Task to complete: Please reproduce the line containing "ANT yang telah" and every line after it in the records below, exactly and with nothing else.

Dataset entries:
BEGIN

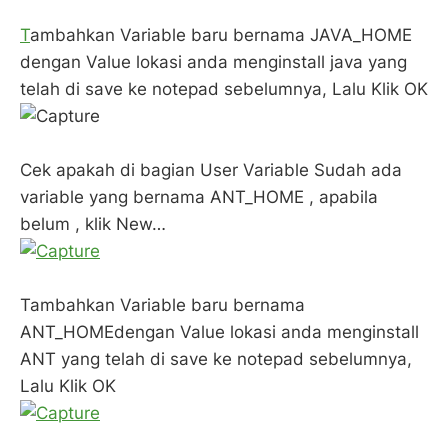
T
ambahkan Variable baru bernama JAVA_HOME
dengan Value lokasi anda menginstall java yang
telah di save ke notepad sebelumnya, Lalu Klik OK
Cek apakah di bagian User Variable Sudah ada
variable yang bernama ANT_HOME , apabila
belum , klik New…
Tambahkan Variable baru bernama
ANT_HOMEdengan Value lokasi anda menginstall
ANT yang telah di save ke notepad sebelumnya,
Lalu Klik OK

END

Written response:
ANT yang telah di save ke notepad sebelumnya,
Lalu Klik OK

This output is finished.